- Kachura in 2022
- Native name: Russian: Ольга Сергеевна Качура; Ukrainian: Ольга Сергіївна Качура;
- Nickname: Korsa
- Born: 12 May 1970 Donetsk, Ukrainian SSR, Soviet Union
- Died: 29 July 2022 (aged 52) Horlivka, Donetsk Oblast, Ukraine
- Allegiance: Ukraine; Donetsk People's Republic;
- Branch: Militsiya; DPR People's Militia;
- Service years: 1996–2012; 2014–2022;
- Rank: Lieutenant colonel; Colonel;
- Conflicts: Russo-Ukrainian War War in Donbas; Russian invasion of Ukraine †; ;
- Awards: Hero of the Donetsk People's Republic; Hero of the Russian Federation;

= Olga Kachura =

Ukrainian separatist military officer (1970–2022)

Olga Sergeevna Kachura (Note: Ольга Сергеевна Качура; Ольга Сергіївна Качура) (12 May 1970 – 29 July 2022) was a Ukrainian pro-Russian separatist in the Russo-Ukrainian War, colonel of the Donetsk People's Republic People's Militia and a commander of a rocket artillery divizion. She was known under the call sign Korsa.

In 2022, Kachura was sentenced by a Ukrainian court to 12 years in prison in absentia, for serving in the DPR army, which Ukraine considers as a terrorist organisation.

==Early life and education==
Kachura was born on 12 May 1970 in Donetsk. Her family had a history of military service, with her father and grandfather being officers. She graduated from the military department of the Donetsk Polytechnic Institute with a degree in software development for ballistic missile guidance systems.

==Career==
She worked in the Ministry of Internal Affairs of Ukraine from 1996 to 2012, rising from an investigator to the chief of staff of the Kirov regional department of the Donetsk city police department, and attaining the rank of lieutenant colonel of the Militsiya. Afterwards she worked in the security service of a bank in Donetsk, until 2014 when she joined the DPR People's Militia.

===Russo-Ukrainian War===
Kachura was a participant in the Russo-Ukrainian War from 2014 onwards. She served in the 3rd separate motorized rifle brigade "Berkut" of the 1st army corps of the Donetsk People's Republic (DPR). She commanded a rocket artillery divizion. In January 2022, Kachura was sentenced by a Ukrainian court to 12 years in prison in absentia, for serving in the DPR army, which Ukraine considers a terrorist organisation.

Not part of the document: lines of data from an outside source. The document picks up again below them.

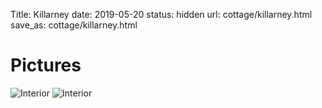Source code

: Title: Killarney
date: 2019-05-20
status: hidden
url: cottage/killarney.html
save_as: cottage/killarney.html

Pictures
========

![Interior]({static}/images/killarney/1.JPG)
![Interior]({static}/images/killarney/2.JPG)
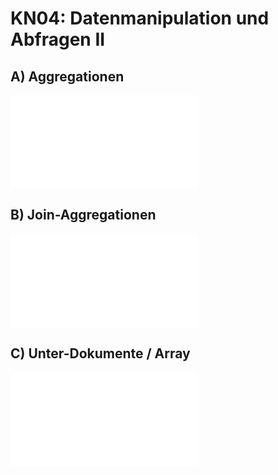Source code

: # KN04: Datenmanipulation und Abfragen II

## A) Aggregationen

![Aggregationen](aggregationQueries.js)

## B) Join-Aggregationen

![Join-Aggregationen](joinAggregations.js)

## C) Unter-Dokumente / Array

![Unter-Dokumente](underDocs.js)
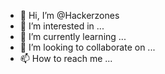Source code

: - 👋 Hi, I’m @Hackerzones
- 👀 I’m interested in ...
- 🌱 I’m currently learning ...
- 💞️ I’m looking to collaborate on ...
- 📫 How to reach me ...

<!---
Hackerzones/Hackerzones is a ✨ special ✨ repository because its `README.md` (this file) appears on your GitHub profile.
You can click the Preview link to take a look at your changes.
--->
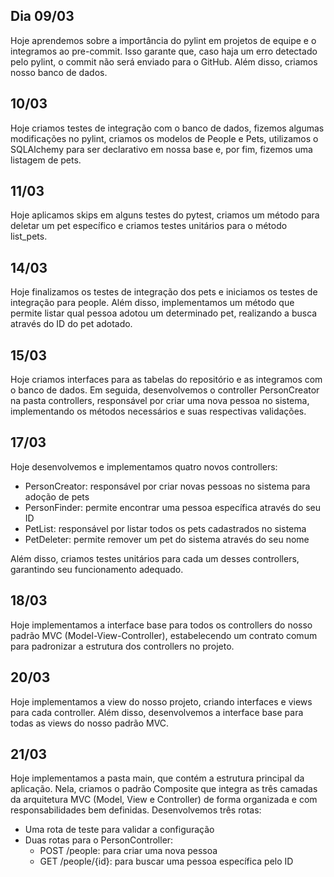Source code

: ## Dia 09/03

Hoje aprendemos sobre a importância do pylint em projetos de equipe e o integramos ao pre-commit. Isso garante que, caso haja um erro detectado pelo pylint, o commit não será enviado para o GitHub. Além disso, criamos nosso banco de dados.

## 10/03

Hoje criamos testes de integração com o banco de dados, fizemos algumas modificações no pylint, criamos os modelos de People e Pets, utilizamos o SQLAlchemy para ser declarativo em nossa base e, por fim, fizemos uma listagem de pets.

## 11/03

Hoje aplicamos skips em alguns testes do pytest, criamos um método para deletar um pet específico e criamos testes unitários para o método list_pets.

## 14/03

Hoje finalizamos os testes de integração dos pets e iniciamos os testes de integração para people. Além disso, implementamos um método que permite listar qual pessoa adotou um determinado pet, realizando a busca através do ID do pet adotado.

## 15/03

Hoje criamos interfaces para as tabelas do repositório e as integramos com o banco de dados. Em seguida, desenvolvemos o controller PersonCreator na pasta controllers, responsável por criar uma nova pessoa no sistema, implementando os métodos necessários e suas respectivas validações.

## 17/03

Hoje desenvolvemos e implementamos quatro novos controllers:
- PersonCreator: responsável por criar novas pessoas no sistema para adoção de pets
- PersonFinder: permite encontrar uma pessoa específica através do seu ID
- PetList: responsável por listar todos os pets cadastrados no sistema
- PetDeleter: permite remover um pet do sistema através do seu nome

Além disso, criamos testes unitários para cada um desses controllers, garantindo seu funcionamento adequado.

## 18/03

Hoje implementamos a interface base para todos os controllers do nosso padrão MVC (Model-View-Controller), estabelecendo um contrato comum para padronizar a estrutura dos controllers no projeto.

## 20/03

Hoje implementamos a view do nosso projeto, criando interfaces e views para cada controller. Além disso, desenvolvemos a interface base para todas as views do nosso padrão MVC.


## 21/03

Hoje implementamos a pasta main, que contém a estrutura principal da aplicação. Nela, criamos o padrão Composite que integra as três camadas da arquitetura MVC (Model, View e Controller) de forma organizada e com responsabilidades bem definidas. Desenvolvemos três rotas:
- Uma rota de teste para validar a configuração
- Duas rotas para o PersonController:
  - POST /people: para criar uma nova pessoa
  - GET /people/{id}: para buscar uma pessoa específica pelo ID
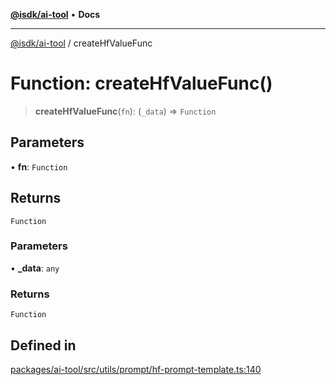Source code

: [**@isdk/ai-tool**](../README.md) • **Docs**

***

[@isdk/ai-tool](../globals.md) / createHfValueFunc

# Function: createHfValueFunc()

> **createHfValueFunc**(`fn`): (`_data`) => `Function`

## Parameters

• **fn**: `Function`

## Returns

`Function`

### Parameters

• **\_data**: `any`

### Returns

`Function`

## Defined in

[packages/ai-tool/src/utils/prompt/hf-prompt-template.ts:140](https://github.com/isdk/ai-tool.js/blob/fe6b47f429fb128627d2210e367fa914b891d314/src/utils/prompt/hf-prompt-template.ts#L140)
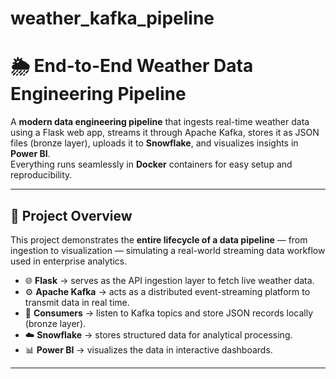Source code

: # weather_kafka_pipeline
# 🌦 End-to-End Weather Data Engineering Pipeline  

A **modern data engineering pipeline** that ingests real-time weather data using a Flask web app, streams it through Apache Kafka, stores it as JSON files (bronze layer), uploads it to **Snowflake**, and visualizes insights in **Power BI**.  
Everything runs seamlessly in **Docker** containers for easy setup and reproducibility.  

---

## 🧠 Project Overview  

This project demonstrates the **entire lifecycle of a data pipeline** — from ingestion to visualization — simulating a real-world streaming data workflow used in enterprise analytics.  

- 🌐 **Flask** → serves as the API ingestion layer to fetch live weather data.  
- ⚙️ **Apache Kafka** → acts as a distributed event-streaming platform to transmit data in real time.  
- 💾 **Consumers** → listen to Kafka topics and store JSON records locally (bronze layer).  
- ☁️ **Snowflake** → stores structured data for analytical processing.  
- 📊 **Power BI** → visualizes the data in interactive dashboards.  

---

====Allegations of war crimes====
Ukrainian authorities accused Kachura of war crimes. According to Ukrainian journalist Denis Kazanskyi, "Kachura was guilty of the shelling of the cities of Donbas and the deaths of civilians". Allegedly, Kachura's artillery divizion had fired on civilian targets during service in the Donetsk People's Republic. She admitted to conducting artillery tasks impersonating Ukrainian soldiers in order to discredit the Ukrainian army. Kachura was reported to have said in an interview with Russian state media that she enjoyed killing her fellow Ukrainians.

==Personal life==
At the time of her death, Kachura was married, had a daughter and a son that she decided to adopt in 2015 after a priest made her his godmother. She was engaged in powerlifting and headed the Horlivka Powerlifting Federation.

==Death==
Kachura was killed when a Ukrainian missile struck her car on 29 July 2022 in Horlivka. Her death was announced on 3 August 2022. Posthumously, she was awarded the honorary title Hero of the Russian Federation, "for her courage and heroism shown in the performance of military duty."

According to Russian state media, Kachura's funeral (which took place in Donetsk in August 2022) was bombed by Ukrainian forces, killing two people. The Ukrainian government denied responsibility and claimed that Russian forces had carried out the shelling.